- Recorded data:
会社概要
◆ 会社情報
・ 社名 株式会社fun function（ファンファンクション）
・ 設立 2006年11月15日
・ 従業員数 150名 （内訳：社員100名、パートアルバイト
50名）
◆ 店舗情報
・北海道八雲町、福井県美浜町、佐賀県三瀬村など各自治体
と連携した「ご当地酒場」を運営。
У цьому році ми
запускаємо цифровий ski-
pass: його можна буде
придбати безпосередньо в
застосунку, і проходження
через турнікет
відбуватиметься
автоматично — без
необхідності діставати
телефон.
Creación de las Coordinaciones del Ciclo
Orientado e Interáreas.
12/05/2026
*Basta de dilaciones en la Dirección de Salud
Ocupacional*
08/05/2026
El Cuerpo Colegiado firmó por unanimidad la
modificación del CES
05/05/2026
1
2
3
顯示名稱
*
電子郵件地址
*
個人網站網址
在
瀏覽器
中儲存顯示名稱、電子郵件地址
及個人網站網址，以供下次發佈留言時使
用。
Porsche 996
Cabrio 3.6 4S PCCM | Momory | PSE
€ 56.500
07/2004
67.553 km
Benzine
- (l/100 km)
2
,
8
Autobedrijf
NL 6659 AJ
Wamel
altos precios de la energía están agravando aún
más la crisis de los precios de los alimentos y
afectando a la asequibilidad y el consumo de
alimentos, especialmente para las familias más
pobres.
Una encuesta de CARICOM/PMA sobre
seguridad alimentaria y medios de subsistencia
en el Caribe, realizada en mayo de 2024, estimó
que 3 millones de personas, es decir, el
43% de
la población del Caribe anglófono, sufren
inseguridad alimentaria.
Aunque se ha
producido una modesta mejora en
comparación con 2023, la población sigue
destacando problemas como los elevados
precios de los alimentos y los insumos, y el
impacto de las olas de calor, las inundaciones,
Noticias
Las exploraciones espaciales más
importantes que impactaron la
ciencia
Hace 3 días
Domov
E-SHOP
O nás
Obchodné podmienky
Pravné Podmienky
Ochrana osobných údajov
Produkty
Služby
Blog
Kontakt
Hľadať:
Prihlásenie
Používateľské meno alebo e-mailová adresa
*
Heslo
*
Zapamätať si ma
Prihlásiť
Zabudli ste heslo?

- Aim of the task: Nothing but the lines from the one with "Ochrana osobných údajov" through the final line of the data above should be output, exactly as written.

- Task answer:
Ochrana osobných údajov
Produkty
Služby
Blog
Kontakt
Hľadať:
Prihlásenie
Používateľské meno alebo e-mailová adresa
*
Heslo
*
Zapamätať si ma
Prihlásiť
Zabudli ste heslo?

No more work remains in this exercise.